Illuminating the cohesin complex during cell division

Cell division is the foundation of life, responsible for constructing our tissues, organs, and entire bodies. Each cell division is a delicate process, ensuring the accurate distribution of our genetic code from one mother cell to two daughter cells. This critical task is orchestrated by a group of proteins known as the cohesin complex. Cohesin holds together newly duplicated sister chromatids from their genesis during DNA replication until their segregation during mitosis, in a process called sister chromatid cohesion.

Despite its discovery nearly three decades ago, the molecular mechanism underlying sister chromatid cohesion remains incompletely understood. Utilizing single molecule super-resolution imaging in human cells, I have discovered the nature of cohesin mediating sister chromatid cohesion. Monomers of cohesin, in conjunction with an accessory factor called Sororin, entrap identical chromosomes and facilitate their symmetrical distribution to daughter cells. These mechanistic insights advance our understanding of how sister chromatid cohesion is established and have implications for conditions where this process is impaired, such as age-related infertility.

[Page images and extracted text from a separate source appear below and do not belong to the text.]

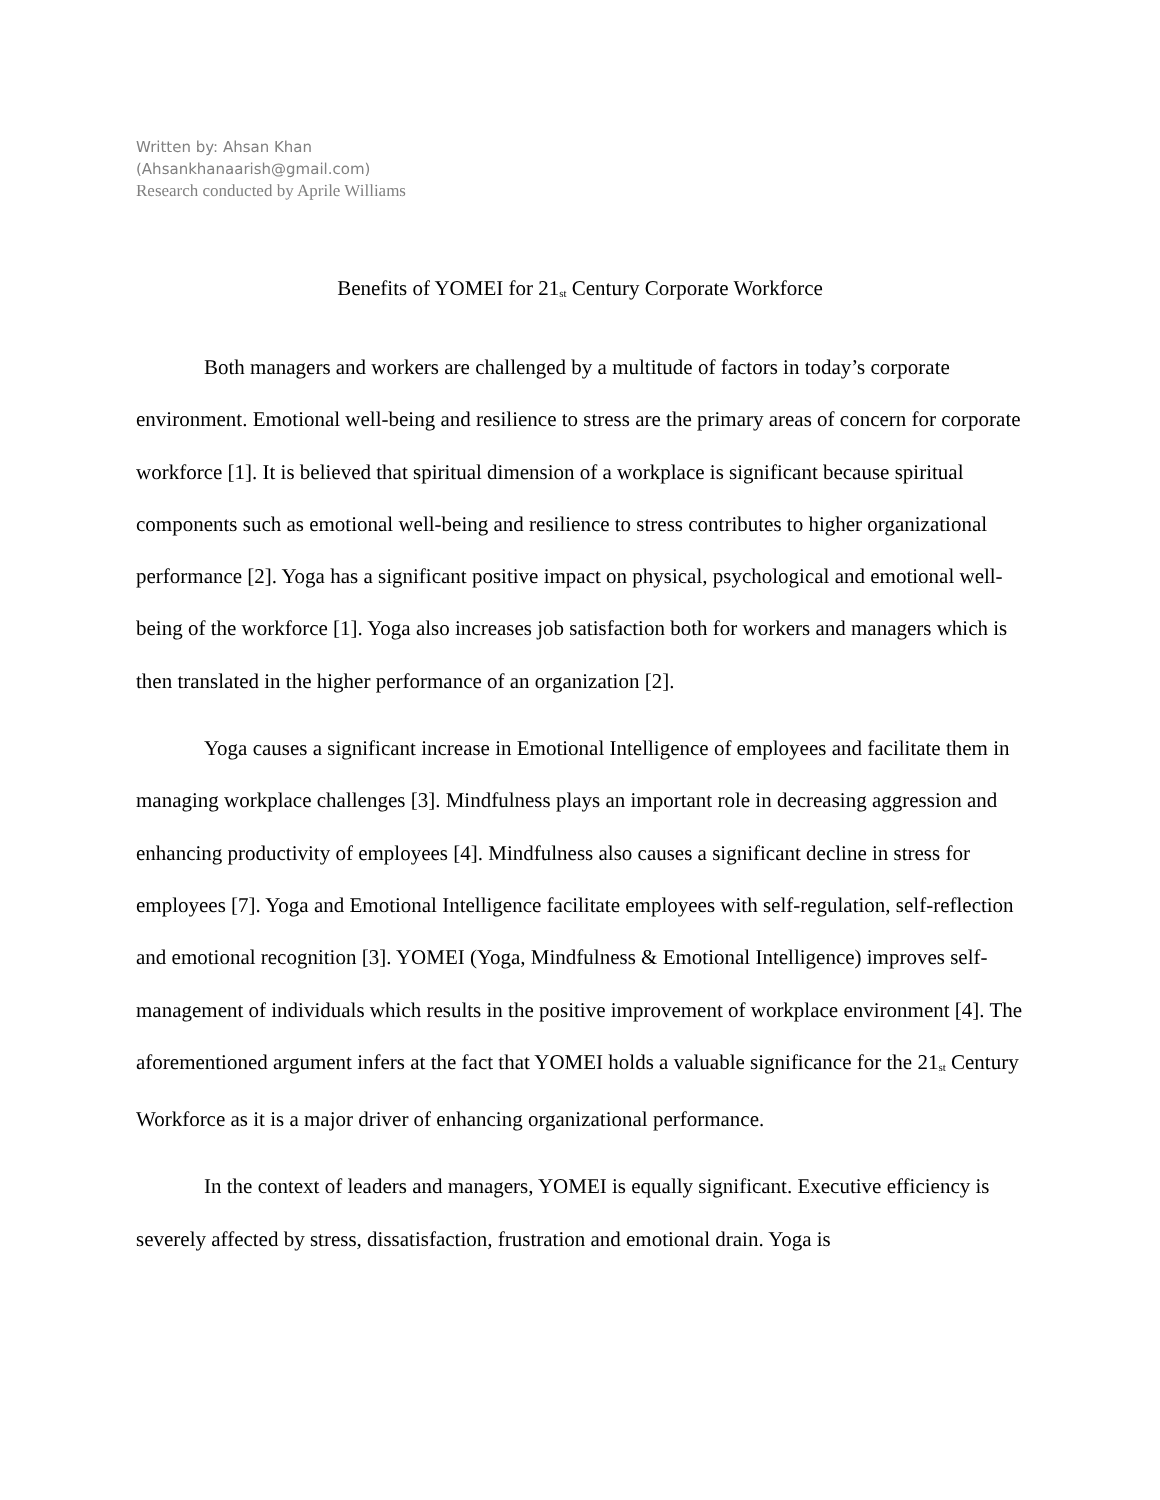Written by: Ahsan Khan
(Ahsankhanaarish@gmail.com)
Research conducted by Aprile Williams
Benefits of YOMEI for 21<sup>st</sup> Century Corporate Workforce
Both managers and workers are challenged by a multitude of factors in today’s corporate environment. Emotional well-being and resilience to stress are the primary areas of concern for corporate workforce [1]. It is believed that spiritual dimension of a workplace is significant because spiritual components such as emotional well-being and resilience to stress contributes to higher organizational performance [2]. Yoga has a significant positive impact on physical, psychological and emotional well-being of the workforce [1]. Yoga also increases job satisfaction both for workers and managers which is then translated in the higher performance of an organization [2].
Yoga causes a significant increase in Emotional Intelligence of employees and facilitate them in managing workplace challenges [3]. Mindfulness plays an important role in decreasing aggression and enhancing productivity of employees [4]. Mindfulness also causes a significant decline in stress for employees [7]. Yoga and Emotional Intelligence facilitate employees with self-regulation, self-reflection and emotional recognition [3]. YOMEI (Yoga, Mindfulness & Emotional Intelligence) improves self-management of individuals which results in the positive improvement of workplace environment [4]. The aforementioned argument infers at the fact that YOMEI holds a valuable significance for the 21<sup>st</sup> Century Workforce as it is a major driver of enhancing organizational performance.
In the context of leaders and managers, YOMEI is equally significant. Executive efficiency is severely affected by stress, dissatisfaction, frustration and emotional drain. Yoga is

After studying at École Polytechnique, Juliette Fedry completed her PhD with Felix Rey at Institut Pasteur Paris. She identified the first known sperm-egg fusion protein, HAP2, and showed that it was homologous to viral fusion proteins. During her postdoc with Friedrich Förster at Utrecht University, she used cryo-electron tomography to visualize protein translocation into the endoplasmic reticulum. This work allowed the identification, quantification and spatial analysis of the different translocon variants on native membranes. Juliette next implemented Focused Ion Beam milling approaches to visualise translation in entire mammalian cells and its reorganization upon ribosome collision stress. These studies provided a framework for quantitative analysis of translation dynamics in situ.

My research combines functional and structural approaches across scales to address long standing questions in cell biology.

During my PhD, I identified HAP2 as the first eukaryotic gamete fusion protein and determined its crystal structure, revealing homology with viral fusion proteins.

As a postdoc, I developed my research towards larger length scales and native cellular contexts. I established a workflow for high-resolution subtomogram averaging in native human endoplasmic reticulum (ER) membranes. These results uncovered fundamental insights into how various types of nascent protein chains recruit different ER translocon complexes to enter the secretory pathway. I further developed FIB-milling approaches to visualize translation in intact mammalian cells, revealing that the elongation factor eEF1A remains bound to human ribosomes during proofreading after hydrolysis. This finding contributes to rationalise why the human ribosome operates slower than its bacterial counterpart.

I leveraged these methods to elucidate the effect of cellular stress on translation dynamics and on the remodelling of the nuclear membrane.

I recently started my group at the MRC LMB, where I develop an integrative approach to study the regulation of proteostasis networks in healthy and diseased mammalian cells.